Transcribed page contents
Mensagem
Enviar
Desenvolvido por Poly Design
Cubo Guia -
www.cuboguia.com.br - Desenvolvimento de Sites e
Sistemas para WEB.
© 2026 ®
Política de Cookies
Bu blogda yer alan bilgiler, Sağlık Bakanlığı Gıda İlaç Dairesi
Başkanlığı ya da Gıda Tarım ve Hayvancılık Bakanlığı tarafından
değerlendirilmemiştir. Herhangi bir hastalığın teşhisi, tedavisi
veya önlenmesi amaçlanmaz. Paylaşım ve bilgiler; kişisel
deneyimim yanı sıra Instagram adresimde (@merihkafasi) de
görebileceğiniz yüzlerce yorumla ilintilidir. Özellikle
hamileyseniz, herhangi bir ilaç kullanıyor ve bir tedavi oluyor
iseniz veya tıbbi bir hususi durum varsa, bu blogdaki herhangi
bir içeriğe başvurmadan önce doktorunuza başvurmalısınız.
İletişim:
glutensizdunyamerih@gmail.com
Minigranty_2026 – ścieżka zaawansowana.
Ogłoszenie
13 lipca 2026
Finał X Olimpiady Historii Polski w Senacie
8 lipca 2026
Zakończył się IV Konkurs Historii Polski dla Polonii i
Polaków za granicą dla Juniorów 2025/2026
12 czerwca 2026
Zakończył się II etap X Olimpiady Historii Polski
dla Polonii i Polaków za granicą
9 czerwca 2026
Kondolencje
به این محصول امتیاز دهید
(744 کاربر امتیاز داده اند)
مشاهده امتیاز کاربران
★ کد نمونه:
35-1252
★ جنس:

INSTRUCTIONS FOR THE TASK
Beginning with the line that holds "Kondolencje", please return every line through the end of the data, exactly as written.

RESPONSE TO THE TASK
Kondolencje
به این محصول امتیاز دهید
(744 کاربر امتیاز داده اند)
مشاهده امتیاز کاربران
★ کد نمونه:
35-1252
★ جنس:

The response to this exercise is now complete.